• Required tasks:
- 1) From the HBase mail thread, copy the part that opens with the words containing "Copy link to" and closes with "in its memstore.".
- 2) Summarize the HBase mail thread in two sentences.

• Text section:
● ● ● ● ● ● ●
Home | About | Sematext search-lucene.com search-hadoop.com
NEW: Monitor These Apps!
elasticsearch, apache solr, apache hbase, hadoop, redis, casssandra, amazon cloudwatch, mysql, memcached, apache kafka, apache zookeeper, apache storm, ubuntu, centOS, red hat, debian, puppet labs, java, senseiDB
 Search Hadoop and all its subprojects:

Switch to Threaded View
HBase >> mail # user >> Help with continuous loading configuration


Copy link to this message
-
Re: Help with continuous loading configuration
You can set put.setWriteToWAL(false) to skip the write ahead logging which
slows down puts significantly.  But, you will lose data if a regionserver
crashes with data in its memstore.
On Wed, Nov 16, 2011 at 4:09 PM, Amit Jain <[EMAIL PROTECTED]> wrote:

> Hi Stack,
>
> Thanks for the feedback.  Comments inline ...
>
> On Wed, Nov 16, 2011 at 3:35 PM, Stack <[EMAIL PROTECTED]> wrote:
>
> > On Wed, Nov 16, 2011 at 3:26 PM, Amit Jain <[EMAIL PROTECTED]> wrote:
> > > Hi Lars,
> > >
> > > The keys are arriving in random order.  The HBase monitoring page shows
> > > evenly distributed load across all of the region servers.
> >
> > What kind of ops rates are you seeing?  They are running nice and
> > smooth across all servers?   No stuttering?   Whats your regionserver
> > logs look like?
● ● ● ● ● ● ●
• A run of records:
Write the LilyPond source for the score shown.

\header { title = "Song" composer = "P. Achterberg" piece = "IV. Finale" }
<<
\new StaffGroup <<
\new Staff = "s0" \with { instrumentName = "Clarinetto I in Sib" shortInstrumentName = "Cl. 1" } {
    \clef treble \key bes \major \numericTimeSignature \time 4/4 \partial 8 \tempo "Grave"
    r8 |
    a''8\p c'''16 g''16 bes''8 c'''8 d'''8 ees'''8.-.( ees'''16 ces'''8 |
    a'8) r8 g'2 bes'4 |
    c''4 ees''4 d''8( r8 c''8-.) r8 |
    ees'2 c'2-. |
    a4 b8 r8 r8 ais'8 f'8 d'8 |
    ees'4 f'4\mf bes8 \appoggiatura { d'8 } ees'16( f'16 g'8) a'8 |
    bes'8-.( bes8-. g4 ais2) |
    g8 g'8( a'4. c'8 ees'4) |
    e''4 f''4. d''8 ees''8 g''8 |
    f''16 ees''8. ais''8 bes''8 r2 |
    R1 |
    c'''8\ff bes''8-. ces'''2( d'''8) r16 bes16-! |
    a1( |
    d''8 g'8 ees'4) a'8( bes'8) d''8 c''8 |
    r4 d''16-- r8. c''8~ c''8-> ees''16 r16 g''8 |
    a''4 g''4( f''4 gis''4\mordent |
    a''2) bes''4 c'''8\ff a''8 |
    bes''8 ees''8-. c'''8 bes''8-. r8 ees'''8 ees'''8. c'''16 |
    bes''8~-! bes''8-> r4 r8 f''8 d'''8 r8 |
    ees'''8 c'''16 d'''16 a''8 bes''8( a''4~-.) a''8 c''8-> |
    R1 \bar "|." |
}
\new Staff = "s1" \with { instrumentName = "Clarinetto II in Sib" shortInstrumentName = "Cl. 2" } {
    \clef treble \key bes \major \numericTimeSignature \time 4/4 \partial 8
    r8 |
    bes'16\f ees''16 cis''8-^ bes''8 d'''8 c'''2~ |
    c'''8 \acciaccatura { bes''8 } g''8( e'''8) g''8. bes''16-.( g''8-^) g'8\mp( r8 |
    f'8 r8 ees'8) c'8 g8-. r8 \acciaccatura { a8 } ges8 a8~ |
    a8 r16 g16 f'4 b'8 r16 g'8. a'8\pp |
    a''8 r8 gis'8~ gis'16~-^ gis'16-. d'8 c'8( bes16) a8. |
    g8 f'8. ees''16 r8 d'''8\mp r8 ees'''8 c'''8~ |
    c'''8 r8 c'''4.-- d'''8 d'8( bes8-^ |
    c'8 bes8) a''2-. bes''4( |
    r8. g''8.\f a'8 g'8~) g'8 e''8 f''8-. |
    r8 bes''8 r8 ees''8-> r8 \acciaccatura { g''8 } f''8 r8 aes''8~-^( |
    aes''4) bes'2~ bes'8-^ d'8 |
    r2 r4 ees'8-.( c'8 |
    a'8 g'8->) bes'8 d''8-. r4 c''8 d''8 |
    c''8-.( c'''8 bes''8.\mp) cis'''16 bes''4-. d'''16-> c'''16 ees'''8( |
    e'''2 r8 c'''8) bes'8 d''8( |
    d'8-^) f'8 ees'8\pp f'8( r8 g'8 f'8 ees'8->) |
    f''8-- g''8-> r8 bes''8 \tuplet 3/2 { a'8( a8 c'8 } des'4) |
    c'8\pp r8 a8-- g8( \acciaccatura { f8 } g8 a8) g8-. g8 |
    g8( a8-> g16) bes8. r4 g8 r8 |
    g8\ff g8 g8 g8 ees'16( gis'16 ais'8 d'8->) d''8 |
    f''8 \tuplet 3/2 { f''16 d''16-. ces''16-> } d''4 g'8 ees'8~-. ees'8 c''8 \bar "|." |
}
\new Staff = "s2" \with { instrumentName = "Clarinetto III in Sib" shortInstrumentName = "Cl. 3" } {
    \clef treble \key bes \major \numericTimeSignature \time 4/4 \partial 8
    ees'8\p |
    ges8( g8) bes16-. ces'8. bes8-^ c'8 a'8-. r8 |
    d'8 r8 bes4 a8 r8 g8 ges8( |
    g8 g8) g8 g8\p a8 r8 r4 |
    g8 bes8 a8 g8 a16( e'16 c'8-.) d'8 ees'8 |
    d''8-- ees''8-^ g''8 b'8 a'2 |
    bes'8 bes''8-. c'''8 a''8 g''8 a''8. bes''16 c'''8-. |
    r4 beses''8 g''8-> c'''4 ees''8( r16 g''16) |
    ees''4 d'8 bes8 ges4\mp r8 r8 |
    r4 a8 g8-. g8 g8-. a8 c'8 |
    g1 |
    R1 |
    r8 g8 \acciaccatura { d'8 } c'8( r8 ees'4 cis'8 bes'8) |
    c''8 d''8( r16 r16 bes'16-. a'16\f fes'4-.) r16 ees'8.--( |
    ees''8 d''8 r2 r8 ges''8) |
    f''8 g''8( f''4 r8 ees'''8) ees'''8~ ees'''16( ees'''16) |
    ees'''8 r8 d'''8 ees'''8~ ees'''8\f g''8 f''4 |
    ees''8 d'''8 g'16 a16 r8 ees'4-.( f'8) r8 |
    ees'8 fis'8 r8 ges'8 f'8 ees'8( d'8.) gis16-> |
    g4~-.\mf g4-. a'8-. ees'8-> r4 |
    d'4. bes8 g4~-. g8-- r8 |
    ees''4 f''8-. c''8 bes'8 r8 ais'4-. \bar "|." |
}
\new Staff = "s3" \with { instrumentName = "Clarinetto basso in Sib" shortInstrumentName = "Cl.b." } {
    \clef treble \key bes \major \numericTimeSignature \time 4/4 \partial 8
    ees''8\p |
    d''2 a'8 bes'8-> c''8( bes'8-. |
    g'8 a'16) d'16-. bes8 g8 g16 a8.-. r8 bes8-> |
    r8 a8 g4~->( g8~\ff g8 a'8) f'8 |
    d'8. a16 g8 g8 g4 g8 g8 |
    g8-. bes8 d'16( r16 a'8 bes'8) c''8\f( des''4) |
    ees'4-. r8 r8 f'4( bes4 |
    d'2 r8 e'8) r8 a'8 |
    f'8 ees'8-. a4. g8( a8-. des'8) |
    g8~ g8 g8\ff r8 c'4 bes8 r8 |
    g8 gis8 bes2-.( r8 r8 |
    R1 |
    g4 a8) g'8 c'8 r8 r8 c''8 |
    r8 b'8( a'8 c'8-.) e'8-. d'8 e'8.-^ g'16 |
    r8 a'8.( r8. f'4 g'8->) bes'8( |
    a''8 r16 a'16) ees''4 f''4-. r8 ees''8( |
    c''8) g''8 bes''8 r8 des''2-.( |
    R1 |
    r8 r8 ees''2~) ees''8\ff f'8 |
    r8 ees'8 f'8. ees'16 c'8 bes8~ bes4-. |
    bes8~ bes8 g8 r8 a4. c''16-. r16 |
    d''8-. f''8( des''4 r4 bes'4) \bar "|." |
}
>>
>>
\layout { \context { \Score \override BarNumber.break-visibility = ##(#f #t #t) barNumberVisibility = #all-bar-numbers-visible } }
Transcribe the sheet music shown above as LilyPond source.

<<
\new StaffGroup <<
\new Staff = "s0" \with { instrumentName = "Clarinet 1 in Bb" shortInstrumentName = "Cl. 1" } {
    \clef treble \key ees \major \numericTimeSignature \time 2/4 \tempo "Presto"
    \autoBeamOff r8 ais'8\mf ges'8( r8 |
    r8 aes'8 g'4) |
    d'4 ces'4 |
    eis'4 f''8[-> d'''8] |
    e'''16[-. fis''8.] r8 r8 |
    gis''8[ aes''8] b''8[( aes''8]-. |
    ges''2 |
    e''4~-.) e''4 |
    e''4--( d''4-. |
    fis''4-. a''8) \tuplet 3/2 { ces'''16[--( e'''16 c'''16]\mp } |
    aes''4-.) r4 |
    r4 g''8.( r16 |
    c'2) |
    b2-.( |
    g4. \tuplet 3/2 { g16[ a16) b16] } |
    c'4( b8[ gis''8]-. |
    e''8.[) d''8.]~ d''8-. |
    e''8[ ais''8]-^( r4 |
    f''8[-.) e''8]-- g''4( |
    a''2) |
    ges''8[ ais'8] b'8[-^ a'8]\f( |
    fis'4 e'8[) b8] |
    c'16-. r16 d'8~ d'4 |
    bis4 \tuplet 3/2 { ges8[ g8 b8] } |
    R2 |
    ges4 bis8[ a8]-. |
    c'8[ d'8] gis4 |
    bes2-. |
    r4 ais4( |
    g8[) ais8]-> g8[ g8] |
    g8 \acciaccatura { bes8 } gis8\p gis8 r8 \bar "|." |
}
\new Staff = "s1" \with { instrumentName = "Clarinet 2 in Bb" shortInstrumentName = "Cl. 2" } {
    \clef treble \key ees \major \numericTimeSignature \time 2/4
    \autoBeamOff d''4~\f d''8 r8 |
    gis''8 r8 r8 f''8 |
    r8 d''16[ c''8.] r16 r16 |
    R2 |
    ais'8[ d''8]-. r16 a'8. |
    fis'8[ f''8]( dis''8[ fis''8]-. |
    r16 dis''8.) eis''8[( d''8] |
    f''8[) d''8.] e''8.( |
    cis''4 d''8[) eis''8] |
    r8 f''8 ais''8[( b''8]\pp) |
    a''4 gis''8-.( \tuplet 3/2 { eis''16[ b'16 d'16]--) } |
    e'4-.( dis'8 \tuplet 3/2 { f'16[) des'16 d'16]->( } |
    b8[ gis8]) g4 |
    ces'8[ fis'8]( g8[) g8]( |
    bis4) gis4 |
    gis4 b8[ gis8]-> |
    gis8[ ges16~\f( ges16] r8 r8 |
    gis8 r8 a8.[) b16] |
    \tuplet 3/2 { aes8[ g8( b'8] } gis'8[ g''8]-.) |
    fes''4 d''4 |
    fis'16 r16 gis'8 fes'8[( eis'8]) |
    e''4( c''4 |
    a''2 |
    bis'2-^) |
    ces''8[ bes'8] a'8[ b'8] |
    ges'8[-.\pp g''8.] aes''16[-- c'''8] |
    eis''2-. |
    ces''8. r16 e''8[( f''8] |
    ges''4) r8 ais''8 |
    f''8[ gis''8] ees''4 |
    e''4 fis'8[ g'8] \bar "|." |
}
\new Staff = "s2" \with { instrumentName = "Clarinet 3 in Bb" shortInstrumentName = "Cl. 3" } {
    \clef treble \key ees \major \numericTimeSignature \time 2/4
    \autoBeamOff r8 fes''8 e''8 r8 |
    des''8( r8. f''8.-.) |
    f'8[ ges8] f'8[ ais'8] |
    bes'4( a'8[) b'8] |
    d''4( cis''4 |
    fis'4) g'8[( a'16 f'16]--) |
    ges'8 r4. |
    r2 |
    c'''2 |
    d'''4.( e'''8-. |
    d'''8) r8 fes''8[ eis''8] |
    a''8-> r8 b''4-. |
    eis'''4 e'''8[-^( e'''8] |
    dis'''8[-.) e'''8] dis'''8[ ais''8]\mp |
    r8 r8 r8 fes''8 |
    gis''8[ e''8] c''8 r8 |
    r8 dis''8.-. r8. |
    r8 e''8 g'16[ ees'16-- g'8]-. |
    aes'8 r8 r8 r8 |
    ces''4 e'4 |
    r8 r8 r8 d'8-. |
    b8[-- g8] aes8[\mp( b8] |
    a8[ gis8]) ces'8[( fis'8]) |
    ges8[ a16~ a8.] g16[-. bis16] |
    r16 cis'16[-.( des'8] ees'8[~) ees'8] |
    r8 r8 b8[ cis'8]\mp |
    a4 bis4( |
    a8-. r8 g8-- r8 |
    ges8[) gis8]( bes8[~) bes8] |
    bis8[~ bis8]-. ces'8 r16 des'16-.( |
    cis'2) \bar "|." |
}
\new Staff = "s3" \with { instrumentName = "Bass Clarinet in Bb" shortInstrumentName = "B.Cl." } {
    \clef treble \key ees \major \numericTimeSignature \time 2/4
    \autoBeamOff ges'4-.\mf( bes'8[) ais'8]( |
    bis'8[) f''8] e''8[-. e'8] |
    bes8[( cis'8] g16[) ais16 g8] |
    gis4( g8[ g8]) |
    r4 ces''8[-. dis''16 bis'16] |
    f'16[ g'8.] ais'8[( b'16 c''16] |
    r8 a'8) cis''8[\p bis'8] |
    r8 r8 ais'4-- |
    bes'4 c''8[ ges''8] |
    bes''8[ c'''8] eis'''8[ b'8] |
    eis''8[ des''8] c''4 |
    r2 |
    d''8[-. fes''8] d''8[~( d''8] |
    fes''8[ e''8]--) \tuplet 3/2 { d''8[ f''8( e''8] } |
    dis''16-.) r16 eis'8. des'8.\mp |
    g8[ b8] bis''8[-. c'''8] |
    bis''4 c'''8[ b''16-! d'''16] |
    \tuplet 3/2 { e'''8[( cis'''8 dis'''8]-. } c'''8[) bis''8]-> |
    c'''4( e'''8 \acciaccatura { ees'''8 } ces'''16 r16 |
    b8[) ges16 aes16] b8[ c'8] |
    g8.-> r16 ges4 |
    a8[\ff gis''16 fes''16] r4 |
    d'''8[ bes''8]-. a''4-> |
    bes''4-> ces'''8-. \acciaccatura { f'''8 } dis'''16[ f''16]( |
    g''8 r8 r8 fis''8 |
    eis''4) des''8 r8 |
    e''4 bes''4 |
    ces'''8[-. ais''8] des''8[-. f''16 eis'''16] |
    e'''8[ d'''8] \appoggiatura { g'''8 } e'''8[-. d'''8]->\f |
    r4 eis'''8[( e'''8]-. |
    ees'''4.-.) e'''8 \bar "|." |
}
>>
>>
● ● ● ● ● ● ●
• Task results:
- 1)
Copy link to this message
-
Re: Help with continuous loading configuration
You can set put.setWriteToWAL(false) to skip the write ahead logging which
slows down puts significantly.  But, you will lose data if a regionserver
crashes with data in its memstore.

- 2) The reply suggests calling put.setWriteToWAL(false) to skip write-ahead logging, which slows puts significantly, but warns that data will be lost if a regionserver crashes with data in its memstore. In the quoted messages, Amit Jain reports that keys arrive in random order and that load is evenly distributed across the region servers, and Stack asks about ops rates, stuttering and what the regionserver logs show.